Conheço bem o trecho onde ocorreu o atropelamento, em uma ciclovia paralela à BR-277, no bairro Jardim das Américas. É por ali que passo todas as vezes que vou ao Centro pedalando. Trata-se de um trecho precário, com asfalto rachado, praticamente tomado pelo mato e sem qualquer tipo de sinalização ou iluminação. Mas é a única infraestrutura disponível para quem quer acessar o Centro a partir deste ponto da cidade – é isso, ou arriscar-se no acostamento da BR. Chegamos ao ponto em que nem mesmo as ciclovias são um lugar seguro para quem quer pedalar em Curitiba.

Letícia Rodante (Reprodução/Facebook)

Letícia Rodante (Reprodução/Facebook)

A morte de mais um ciclista nas ruas da cidade é perturbadora. Não é a primeira, nem a segunda. Já são quantas mortes desde o início do ano? Puxando pela memória, dá quase uma fatalidade a cada 15 dias…

Isso tudo sob um governo que prometeu fazer de Curitiba uma cidade exemplo em ciclomobilidade, cujo prefeito foi tomar posse pedalando – e que tem pessoas comprometidas com a causa das duas rodas em cargos comissionados no Ippuc e na Setran. Mas, prestes a alcançar metade de seu mandato, o que Fruet tem a mostrar, além do saldo trágico e de meia dúzia de promessas, das quais só cumpriu 1%?

Recentemente, a prefeitura de Curitiba comemorou o fato de que o número de mortes no trânsito ter caído 20% no ano passado. Porém, o saldo é de 191 pessoas que perderam a vida nas ruas da cidade em 2013, algo ainda bastante incômodo e significativo.

Nova York colocou como meta zerar as mortes no trânsito daquela cidade em uma década. Qual o plano de Curitiba? Quantas mortes são toleradas por ano por aqui? Como reduzir o número de fatalidades? Será que é possível chegar lá usando apenas os conselhos engraçadinhos de uma personagem fictícia “que sabe tudo de bailão, de Facebook e, claro, de trânsito moderno”?

No limite

A esperança de que as coisas podem melhorar está por um fio. A cada morte registrada, a utopia de uma cidade humana vai ficando mais distante. Casos como o de hoje tornam inviáveis quaisquer argumentos para convencer as pessoas de que é possível ir de bike e voltar vivo para casa. Ninguém quer ser mártir de uma causa. O que os ciclistas querem é apenas poder optar por um meio de transporte alternativo, eficiente e viável para curtas distâncias.
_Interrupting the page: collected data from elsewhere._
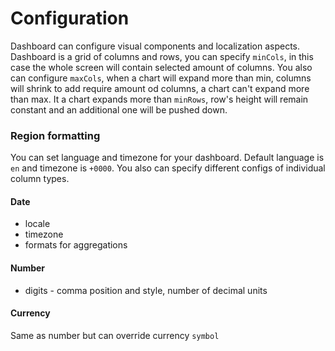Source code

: # Configuration

Dashboard can configure visual components and localization aspects. Dashboard is a grid of columns and rows, you can specify `minCols`, in this case the whole screen will contain selected amount of columns. You also can configure `maxCols`, when a chart will expand more than min, columns will shrink to add require amount od columns, a chart can't expand more than max. It a chart expands more than `minRows`, row's height will remain constant and an additional one will be pushed down.

### Region formatting

You can set language and timezone for your dashboard. Default language is `en` and timezone is `+0000`. You also can specify different configs of individual column types.

#### Date

* locale
* timezone
* formats for aggregations

#### Number

* digits - comma position and style, number of decimal units

#### Currency

Same as number but can override currency `symbol`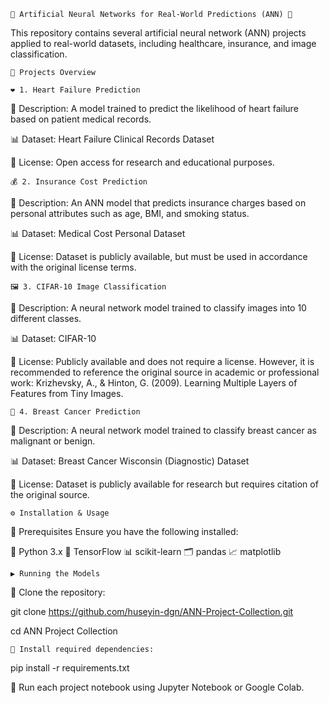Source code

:     🚀 Artificial Neural Networks for Real-World Predictions (ANN) 🤖
This repository contains several artificial neural network (ANN) projects applied to real-world datasets, including healthcare, insurance, and image classification.

    📌 Projects Overview
    
    ❤️ 1. Heart Failure Prediction
    
📝 Description: A model trained to predict the likelihood of heart failure based on patient medical records.

📊 Dataset: Heart Failure Clinical Records Dataset

📜 License: Open access for research and educational purposes.

    💰 2. Insurance Cost Prediction
    
📝 Description: An ANN model that predicts insurance charges based on personal attributes such as age, BMI, and smoking status.

📊 Dataset: Medical Cost Personal Dataset

📜 License: Dataset is publicly available, but must be used in accordance with the original license terms.

    🖼️ 3. CIFAR-10 Image Classification
    
📝 Description: A neural network model trained to classify images into 10 different classes.

📊 Dataset: CIFAR-10

📜 License: Publicly available and does not require a license. However, it is recommended to reference the original source in academic or professional work:
Krizhevsky, A., & Hinton, G. (2009). Learning Multiple Layers of Features from Tiny Images.

    🏥 4. Breast Cancer Prediction

📝 Description: A neural network model trained to classify breast cancer as malignant or benign.

📊 Dataset: Breast Cancer Wisconsin (Diagnostic) Dataset

📜 License: Dataset is publicly available for research but requires citation of the original source.

    ⚙️ Installation & Usage
📌 Prerequisites
Ensure you have the following installed:

🐍 Python 3.x
🔢 TensorFlow
📊 scikit-learn
🗂️ pandas
📈 matplotlib

    ▶️ Running the Models
🔹 Clone the repository:

git clone https://github.com/huseyin-dgn/ANN-Project-Collection.git

cd ANN Project Collection

    🔹 Install required dependencies:

pip install -r requirements.txt

🔹 Run each project notebook using Jupyter Notebook or Google Colab.

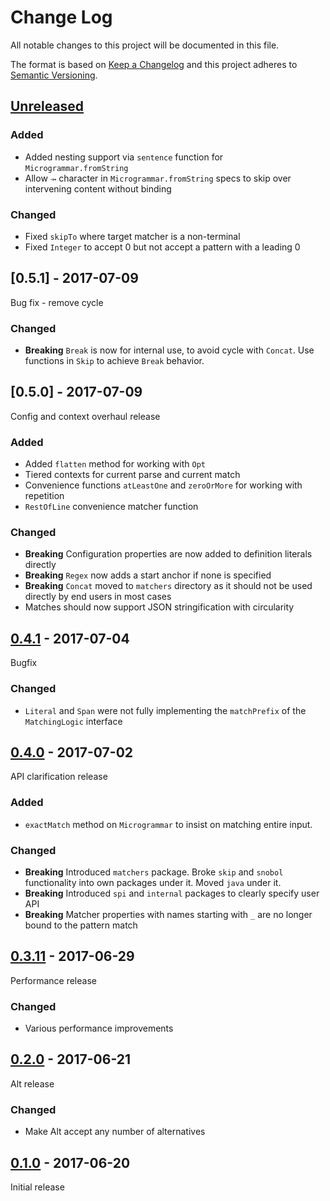 # Change Log

All notable changes to this project will be documented in this file.

The format is based on [Keep a Changelog](http://keepachangelog.com/)
and this project adheres to [Semantic Versioning](http://semver.org/).

## [Unreleased]

[Unreleased]: https://github.com/atomist/microgrammar/compare/0.5.1...HEAD

### Added

-   Added nesting support via `sentence` function for `Microgrammar.fromString`
-   Allow `⤞` character in `Microgrammar.fromString` specs to skip over intervening content
    without binding

### Changed

-   Fixed `skipTo` where target matcher is a non-terminal
-   Fixed `Integer` to accept 0 but not accept a pattern with a leading 0

## [0.5.1] - 2017-07-09

Bug fix - remove cycle

### Changed

-   **Breaking** `Break` is now for internal use, to avoid cycle with `Concat`. 
    Use functions in `Skip` to achieve `Break` behavior.

## [0.5.0] - 2017-07-09

Config and context overhaul release

### Added

-   Added `flatten` method for working with `Opt`
-   Tiered contexts for current parse and current match
-   Convenience functions `atLeastOne` and `zeroOrMore` for working with repetition
-   `RestOfLine` convenience matcher function

### Changed

-   **Breaking** Configuration properties are now added to definition literals 
    directly
-   **Breaking** `Regex` now adds a start anchor if none is specified
-   **Breaking** `Concat` moved to `matchers` directory as it should not be
used directly by end users in most cases
-   Matches should now support JSON stringification with circularity

## [0.4.1] - 2017-07-04

[0.4.1]: https://github.com/atomist/microgrammar/compare/0.4.0...0.4.1

Bugfix

### Changed

- `Literal` and `Span` were not fully implementing the `matchPrefix` of the 
  `MatchingLogic` interface

## [0.4.0] - 2017-07-02

[0.4.0]: https://github.com/atomist/microgrammar/compare/0.4.0...0.3.11

API clarification release

### Added

- `exactMatch` method on `Microgrammar` to insist on
matching entire input.

### Changed

- **Breaking** Introduced `matchers` package. Broke `skip` and `snobol`
functionality into own packages under it. Moved `java` under it.
- **Breaking** Introduced `spi` and `internal` packages to clearly
specify user API
- **Breaking** Matcher properties with names starting with `_` are no longer bound to the
pattern match

## [0.3.11] - 2017-06-29

[0.3.11]: https://github.com/atomist/microgrammar/compare/0.3.10...0.3.11

Performance release

### Changed

-   Various performance improvements

## [0.2.0] - 2017-06-21

[0.2.0]: https://github.com/atomist/microgrammar/compare/0.1.0...0.2.0

Alt release

### Changed

-   Make Alt accept any number of alternatives

## [0.1.0] - 2017-06-20

[0.1.0]: https://github.com/atomist/microgrammar/tree/0.1.0

Initial release

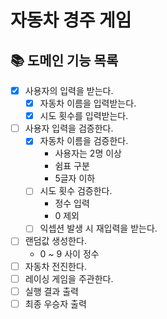 # 자동차 경주 게임
## 📚 도메인 기능 목록
- [x] 사용자의 입력을 받는다.
    - [x] 자동차 이름을 입력받는다.
    - [x] 시도 횟수를 입력받는다.
- [ ] 사용자 입력을 검증한다.
    - [x] 자동차 이름을 검증한다.
        - 사용자는 2명 이상
        - 쉼표 구분
        - 5글자 이하
    - [ ] 시도 횟수 검증한다.
        - 정수 입력
        - 0 제외
    - [ ] 익셉션 발생 시 재입력을 받는다.
- [ ] 랜덤값 생성한다.
    - 0 ~ 9 사이 정수
- [ ] 자동차 전진한다.
- [ ] 레이싱 게임을 주관한다.
- [ ] 실행 결과 출력
- [ ] 최종 우승자 출력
É preciso se ter em mente que essa onda de desilusão pode frear um dos poucos impulsos de energia cívica que ainda resistem em uma cidade cada vez mais individualista. Mas, como bem observou o leitor do blog Ítalo Moura ao comentar o post sobre a morte de Letícia, no fim das contas, a prefeitura vai acabar cumprindo sua promessa de resolver o problema da ciclomobilidade. A solução é simples: “Sem ciclistas, sem problemas”.

Outro lado

Por meio de nota publicada por meio das redes sociais, a Prefeitura de Curitiba diz lamentar profundamente o acidente que resultou na morte da ciclista e informa que o motorista do caminhão envolvido no acidente vai passar por perícia médica e está afastado de suas atividades. “A Prefeitura acompanha as investigações dos órgãos responsáveis sobre as circunstâncias do acidente para então avaliar que procedimentos serão adotados”, completa a nota.